Parmi les prisonniers déjà exécutés, ou qui risquent de l’être, certains ont été reconnus coupables par des tribunaux antiterroristes. Ceux-ci suspendent les droits fondamentaux des accusés en les jugeant par contumace ou en retenant à titre de preuve des déclarations obtenues sous la torture. Les juges font l’objet de pressions pour clore les procès en sept jours ouvrables.

Au cours des dernières semaines, le Pakistan a modifié sa Constitution afin d’accélérer la procédure dans les affaires de terrorisme et de les transférer des tribunaux civils vers les tribunaux militaires.

La compétence des tribunaux militaires dans les affaires de terrorisme fait naître de vives inquiétudes quant aux garanties en matière d’équité, car pour assurer des condamnations rapides, les droits fondamentaux risquent d’être bafoués.

« Les dernières mesures visant à accélérer les affaires de terrorisme dans le cadre de procès militaires conduisent le Pakistan sur une pente dangereuse. Les tribunaux militaires ne doivent en aucun cas être utilisés pour juger des civils. Rien ne saurait excuser le fait de sacrifier le droit à un procès équitable sur l’autel de la sécurité nationale », a déclaré David Griffiths.

Complément d’information
Les tribunaux militaires doivent être réservés aux procès de militaires accusés d’infractions purement militaires ou disciplinaires. Ils n’ont généralement pas les bases pour garantir l’indépendance et l’impartialité des juges. Ils se caractérisent bien souvent par des périodes prolongées de détention provisoire, l’impossibilité de consulter un avocat et l’absence du droit d’interjeter appel.

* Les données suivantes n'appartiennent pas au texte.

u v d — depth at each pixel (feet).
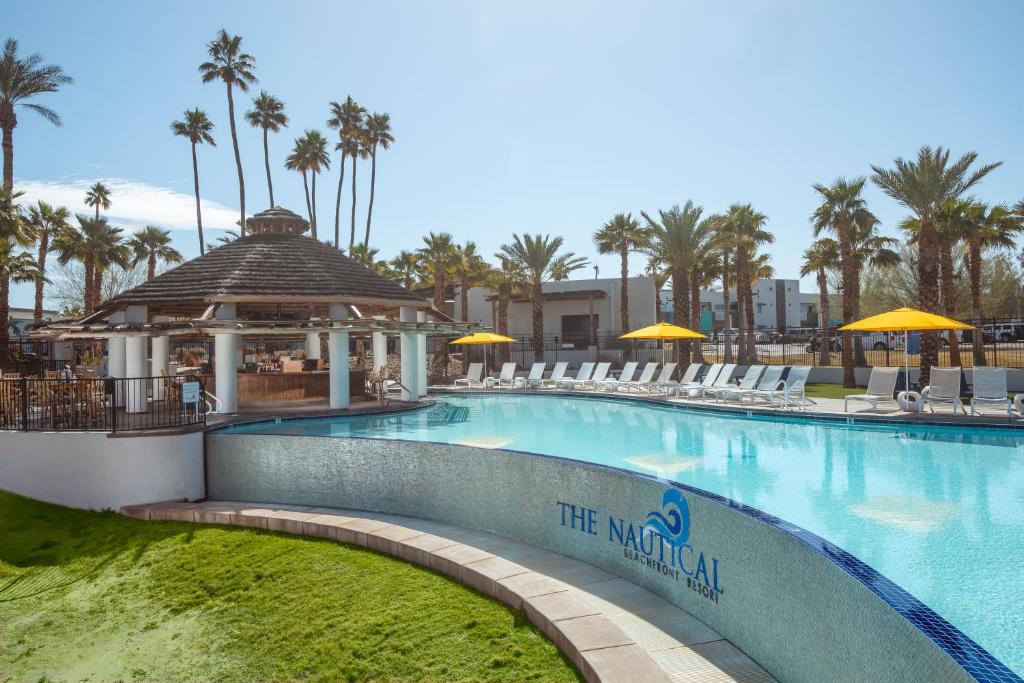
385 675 20.59
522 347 118.83
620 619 20.06
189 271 59.82
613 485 24.27
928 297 63.77
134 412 50.49
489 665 19.20
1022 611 16.88
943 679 9.81
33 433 40.16
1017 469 34.01
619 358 122.83
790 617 15.31
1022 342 106.93
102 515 38.34
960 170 61.11
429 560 26.73
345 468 36.14
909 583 18.81
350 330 56.54
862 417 47.52
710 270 126.21
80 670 24.43
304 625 24.61
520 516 28.68
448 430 49.83
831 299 168.66
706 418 55.57
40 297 111.34
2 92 104.32
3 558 33.76
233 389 51.03
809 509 27.02
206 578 29.50
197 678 23.04
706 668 16.72
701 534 19.63
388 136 171.32
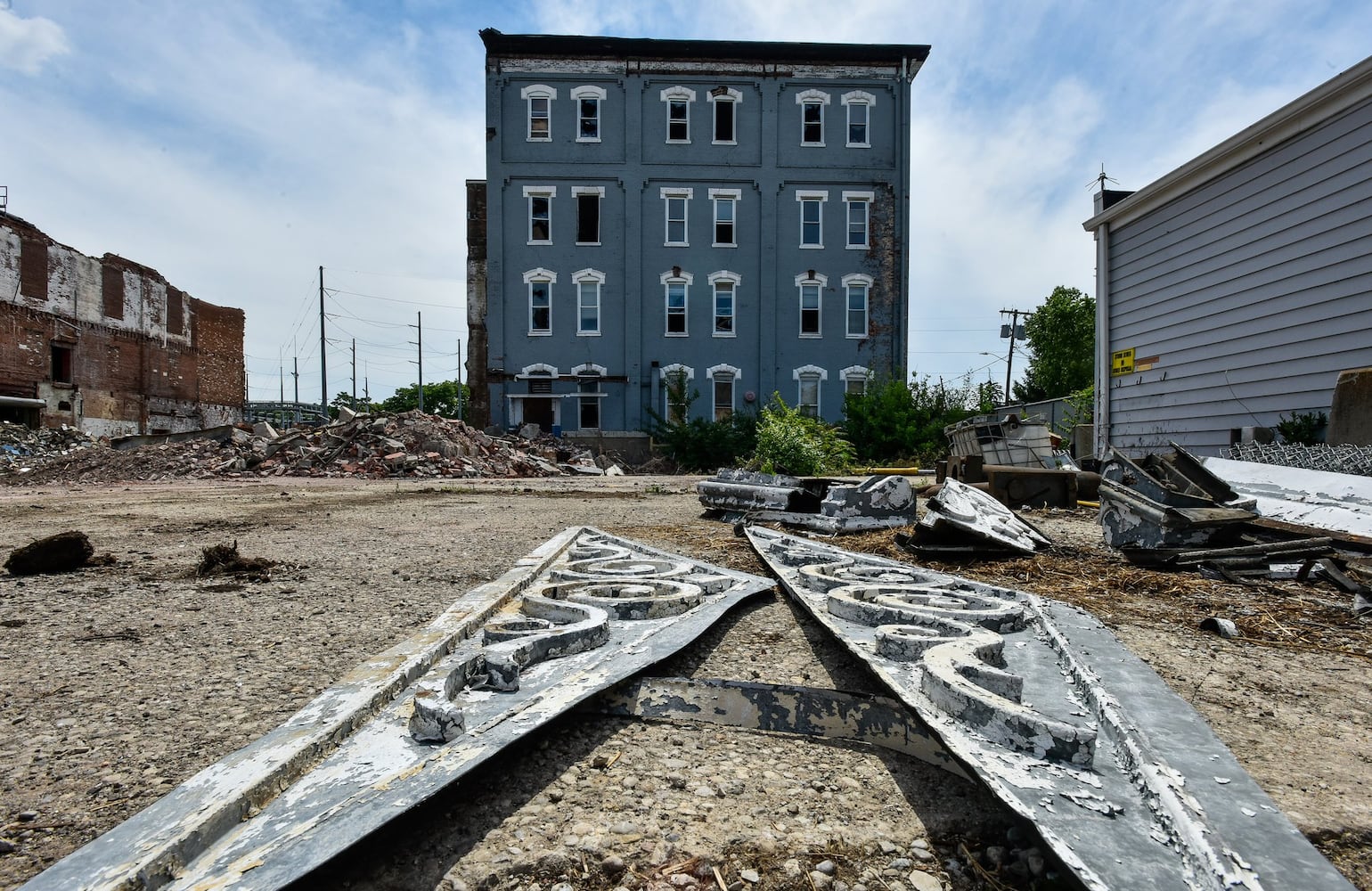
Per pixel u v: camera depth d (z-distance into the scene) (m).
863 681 2.46
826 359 28.03
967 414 22.31
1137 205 11.45
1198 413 10.45
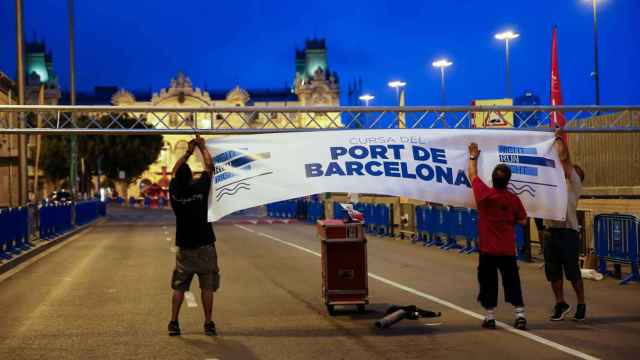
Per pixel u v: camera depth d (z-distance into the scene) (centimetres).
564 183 994
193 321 1020
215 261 924
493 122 3216
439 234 2280
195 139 945
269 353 814
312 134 1012
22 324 1010
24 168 2561
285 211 4891
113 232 3384
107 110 2802
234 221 4350
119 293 1319
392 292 1288
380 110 2886
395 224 2789
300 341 878
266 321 1016
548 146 1006
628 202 1756
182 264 914
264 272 1641
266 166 994
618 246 1412
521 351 802
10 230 1962
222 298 1241
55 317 1066
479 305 1129
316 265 1795
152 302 1204
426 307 1116
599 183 2831
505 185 925
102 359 793
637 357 768
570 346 823
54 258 2061
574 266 979
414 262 1825
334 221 1106
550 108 2841
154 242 2667
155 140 8875
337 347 842
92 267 1794
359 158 1005
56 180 8412
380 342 866
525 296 1218
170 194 913
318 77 14050
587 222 1656
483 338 877
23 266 1839
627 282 1369
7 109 2619
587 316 1020
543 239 998
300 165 998
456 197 1009
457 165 1012
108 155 8362
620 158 2695
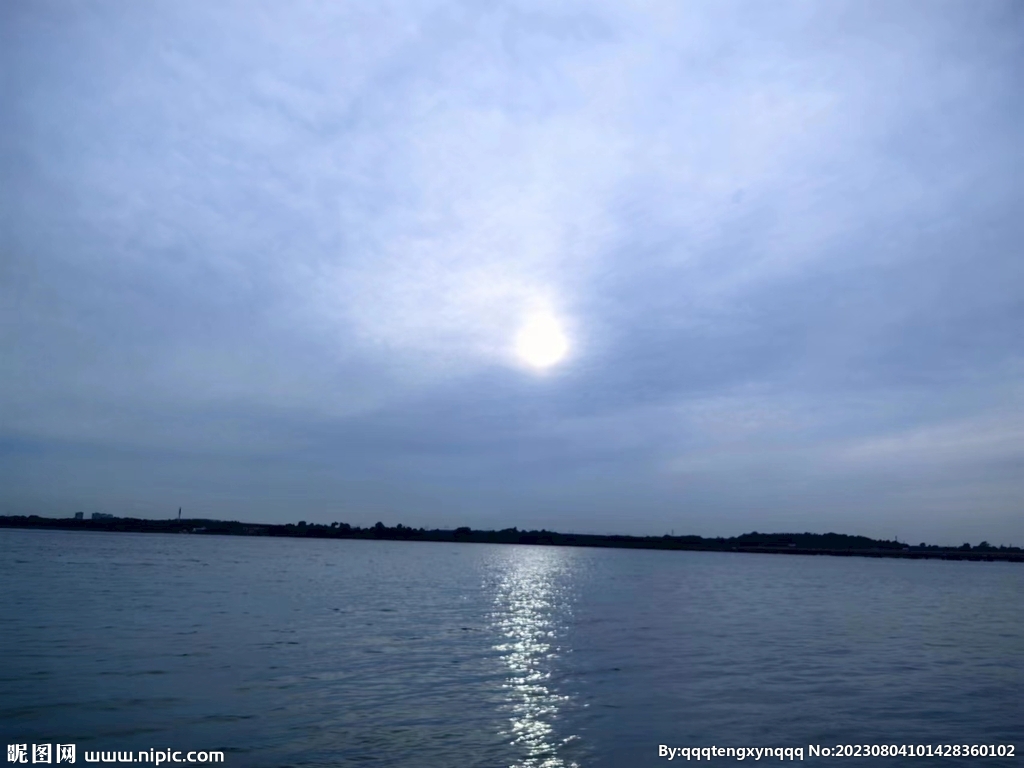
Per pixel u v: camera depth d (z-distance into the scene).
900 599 69.12
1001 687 25.45
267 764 16.38
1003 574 149.62
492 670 26.92
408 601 54.00
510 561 156.25
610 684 24.78
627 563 162.00
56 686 22.55
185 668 25.64
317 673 25.55
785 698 23.09
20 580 60.75
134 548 144.25
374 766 16.33
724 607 55.41
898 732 19.56
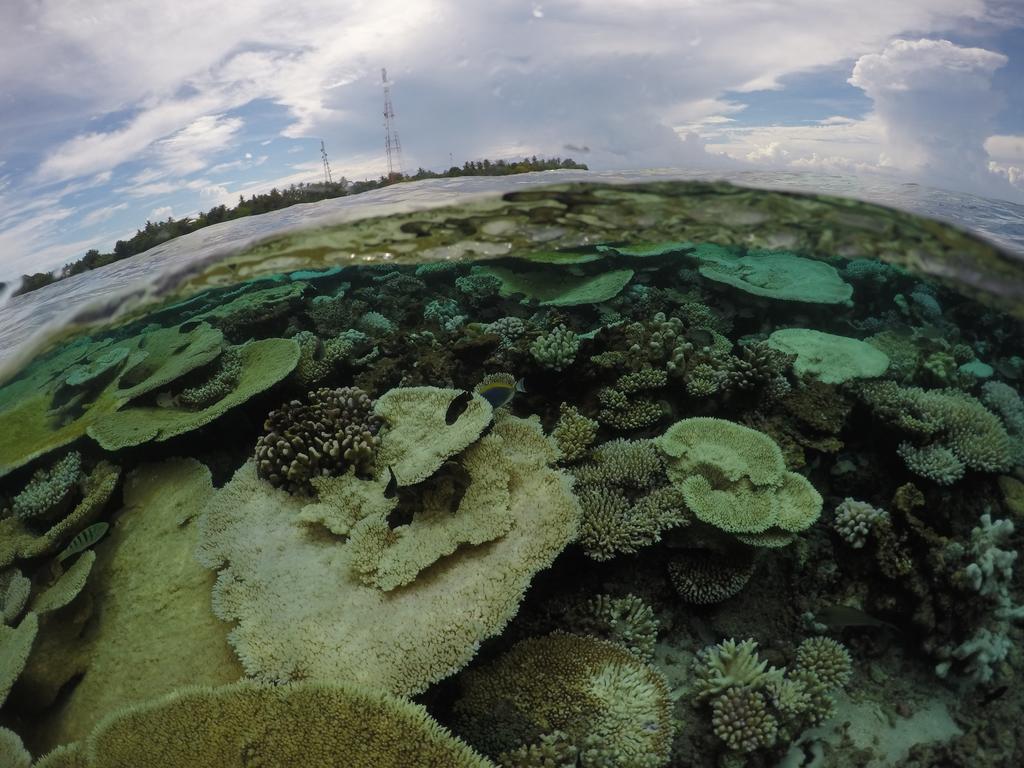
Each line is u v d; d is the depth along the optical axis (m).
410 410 1.50
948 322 2.55
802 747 1.14
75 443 1.65
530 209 2.13
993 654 1.24
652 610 1.28
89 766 0.90
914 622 1.29
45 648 1.19
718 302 2.48
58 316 1.99
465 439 1.28
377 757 0.83
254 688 0.95
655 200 2.06
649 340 1.81
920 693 1.25
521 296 2.53
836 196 1.86
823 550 1.42
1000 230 1.74
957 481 1.52
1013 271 1.98
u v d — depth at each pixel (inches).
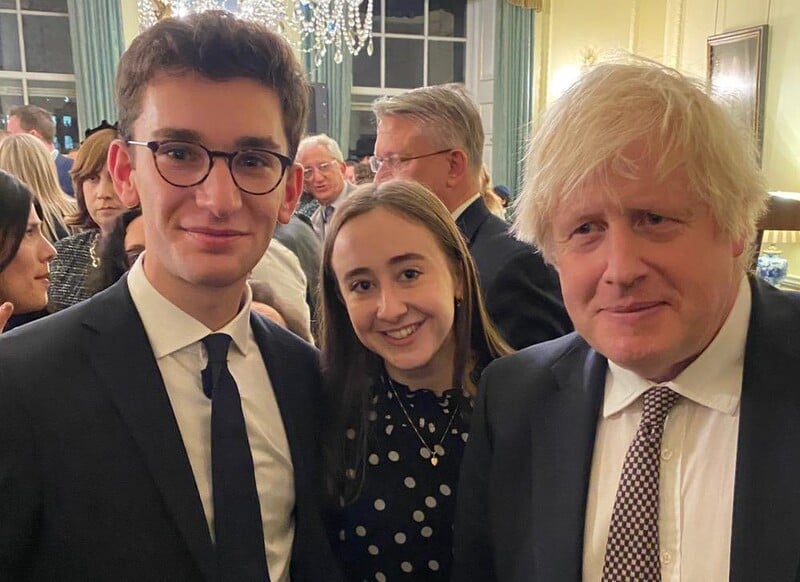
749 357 34.4
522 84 291.3
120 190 42.5
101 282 67.7
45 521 36.8
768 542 31.2
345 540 51.1
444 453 50.6
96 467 37.7
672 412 35.4
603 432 38.0
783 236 197.5
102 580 37.2
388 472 50.7
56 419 37.5
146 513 38.2
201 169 39.0
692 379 34.7
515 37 288.2
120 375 39.9
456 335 52.9
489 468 43.3
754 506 31.9
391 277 49.2
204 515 39.5
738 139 32.5
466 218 77.6
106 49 254.4
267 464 44.7
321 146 151.6
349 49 256.2
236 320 44.8
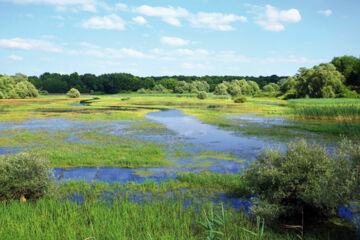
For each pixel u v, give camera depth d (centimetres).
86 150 1625
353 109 3244
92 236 562
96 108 5544
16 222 627
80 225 630
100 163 1360
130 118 3547
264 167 780
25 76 11756
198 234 596
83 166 1323
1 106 5894
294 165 745
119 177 1145
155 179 1112
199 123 3045
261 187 796
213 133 2327
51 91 15575
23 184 815
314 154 766
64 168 1290
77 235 576
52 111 4688
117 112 4519
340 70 8631
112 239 550
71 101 8256
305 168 741
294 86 9744
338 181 617
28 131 2422
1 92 9350
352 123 2756
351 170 614
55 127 2691
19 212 683
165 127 2706
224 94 11494
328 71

Par ailleurs, la torture est monnaie courante dans les centres de détention de la police et de l’armée, et les déclarations extorquées sous la torture sont retenues à titre de preuves devant les tribunaux.

Bon nombre de condamnés à mort déclarés coupables d’actes terroristes ont en fait été reconnus coupables de crimes qui n’ont guère à voir avec la notion de terrorisme. Selon une étude menée par le Justice Project Pakistan (JPP), sur 6 872 prisonniers condamnés à mort au Pakistan en 2012 (plus de 8 000 à l’heure actuelle), 818 ont été jugés pour des charges liées au terrorisme. La définition de ce terme dans la Loi antiterroriste de 1997 est tellement vague que presque toutes les infractions graves peuvent rentrer dans cette catégorie. Le JPP a conclu que 256 des 818 affaires de « terrorisme » n’étaient pas liées à cette charge, et que les prévenus avaient été déclarés coupables d’infractions prévues par le Code pénal pakistanais, et non par la Loi antiterroriste. Certaines des charges retenues ne correspondent pas aux « crimes les plus graves » pour lesquels la peine de mort peut être prononcée, aux termes du Pacte international relatif aux droits civils et politiques (PIDCP), auquel le Pakistan est partie.

Amnesty International s’oppose sans réserve à la peine de mort en toutes circonstances, quelles que soient la nature du crime commis, la personnalité de son auteur ou la méthode d’exécution utilisée par l’État. Elle considère que la peine de mort est le châtiment le plus cruel, inhumain et dégradant qui soit et qu’elle viole le droit à la vie inscrit dans la Déclaration universelle des droits de l’homme (DUDH).